Yesterday in Parliament Fiona contributed to the debate on International Women's Day. Fiona's full speech is below and can also be viewed here.
"International Women’s Day is an opportunity to highlight how millions of women worldwide suffer discrimination, persecution and violence doubly on account of their gender and their beliefs. Many are subjected to some of the most egregious atrocities on earth today, pressed into slavery, sexual or otherwise, tricked and subjected to human trafficking, scarred mentally and physically through the use of rape in conflict. Young girls are sold as a commodity, deprived of an education and, as a result, of a livelihood and any chance of flourishing or reaching their full potential, subject to systematic abuses such as early or forced marriage, female genital mutilation and honour killings, or trapped in prostitution and poverty.
My duty, as the Prime Minister’s Special Envoy for Freedom of Religion or Belief, is to speak out against this. I am proud to be the first woman to have been appointed to this role. Many women around the world suffer lower social status or reduced legal rights, which can exacerbate the problems they encounter in trying to exercise their freedom of religion or belief.
It is good that tackling gender and belief-based violence is a priority for our Government. Let me focus on a few instances where the UK Government are taking action—although of course there is much more to be done.

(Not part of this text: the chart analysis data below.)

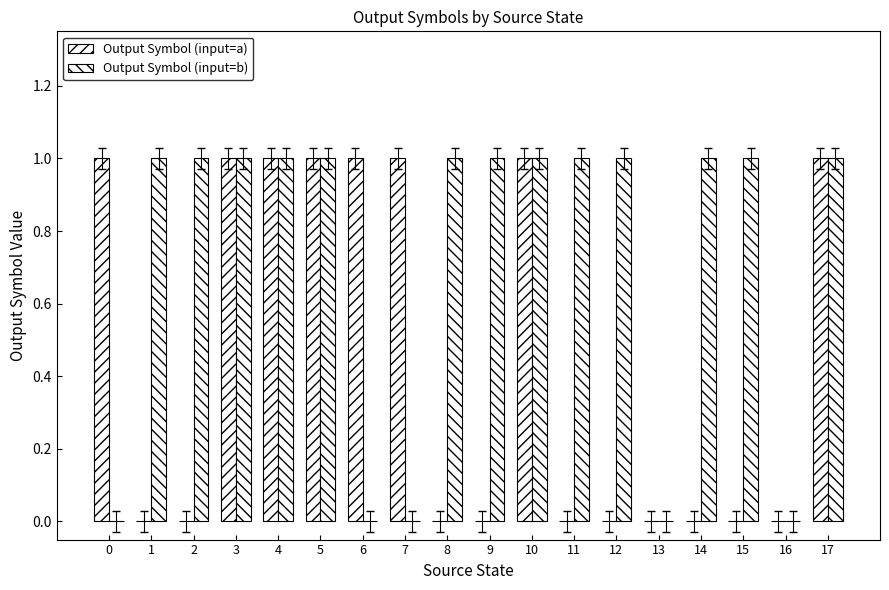

What is the highest value of the Output Symbol (input=a) series?

1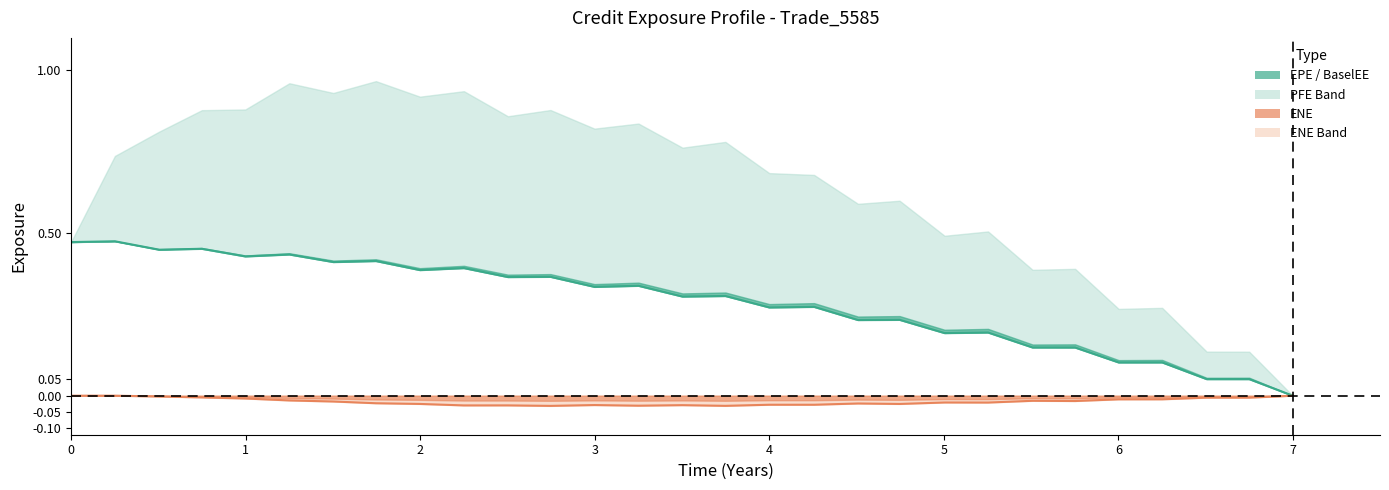

Reading left to right, transcribe all the data shown in this chart.

EPE: 0.0=0.5	0.251366=0.5	0.505464=0.4	0.74927=0.5	0.998585=0.4	1.25064=0.4	1.50269=0.4	1.74653=0.4	1.99859=0.4	2.25064=0.4	2.50269=0.4	2.74653=0.4	2.99859=0.3	3.25064=0.3	3.50269=0.3	3.74863=0.3	4.0=0.3	4.25683=0.3	4.5082=0.2	4.74653=0.2	5.00406=0.2	5.25338=0.2	5.50817=0.1	5.75201=0.1	6.00132=0.1	6.25064=0.1	6.50543=0.1	6.74927=0.1	6.99859=0.0
ENE: 0.0=-0.0	0.251366=-0.0	0.505464=-0.0	0.74927=-0.0	0.998585=-0.0	1.25064=-0.0	1.50269=-0.0	1.74653=-0.0	1.99859=-0.0	2.25064=-0.0	2.50269=-0.0	2.74653=-0.0	2.99859=-0.0	3.25064=-0.0	3.50269=-0.0	3.74863=-0.0	4.0=-0.0	4.25683=-0.0	4.5082=-0.0	4.74653=-0.0	5.00406=-0.0	5.25338=-0.0	5.50817=-0.0	5.75201=-0.0	6.00132=-0.0	6.25064=-0.0	6.50543=-0.0	6.74927=-0.0	6.99859=-0.0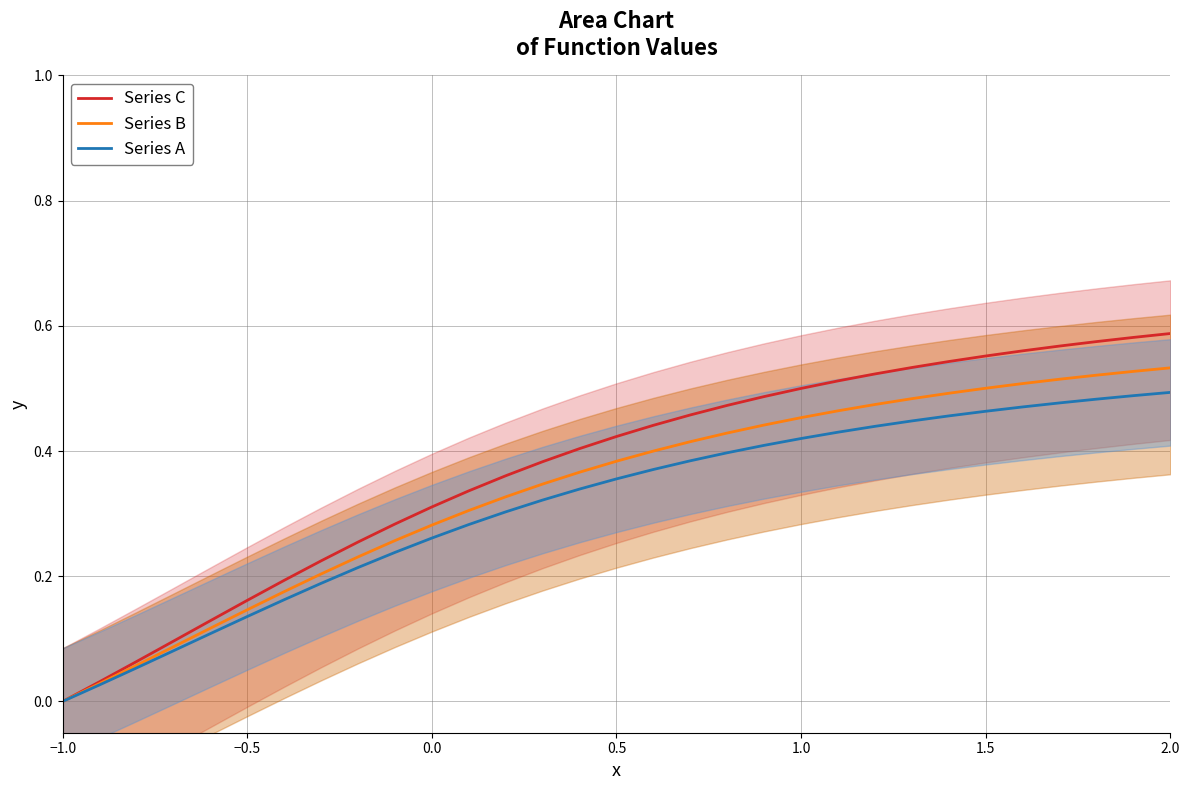

Where is Series B nearest to the value 0?

−1.0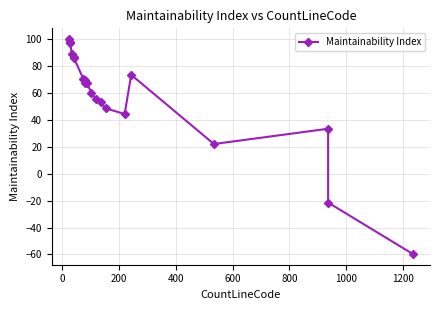

What is the average value?

57.1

In Pakistan, the ongoing reports of forced marriage and conversion of Hindu, Sikh and Muslim women and girls, reportedly hundreds of girls a year, are alarming. I raised concerns about this a few days ago at a virtual meeting with our high commissioner in Pakistan. I know that my colleagues in the Foreign Office share these concerns and regularly raise them with the Government of Pakistan. In Nigeria, officials have in recent months raised with the Nigerian Government the case of Christian schoolgirl Leah Sharibu, abducted by Boko Haram and the last of her group still not released. Our Government are providing a package of humanitarian and stabilisation support there, including for women, but more—much more—needs to be done.
Turning to China, reports of dehumanisation of Uyghur women there are deeply distressing. The Foreign Secretary recently addressed the UN Human Rights Council, saying:
“The situation in Xinjiang is beyond the pale. The reported abuses—which include torture, forced labour and forced sterilisation of women—are extreme and they are extensive. They are taking place on an industrial scale. It must be our collective duty to ensure that this does not go unanswered.”
Indeed, we must all ensure, as a true response to International Women’s Day, that they do not go unanswered. More needs to be done.
Finally, Yazidi and Christian women in Iraq suffered horrific crimes at the hands of Daesh. Iraq must ensure that minority communities displaced by Daesh are allowed to return home safely. No one should suffer or be coerced doubly because of their conscience or their gender. More needs to be done."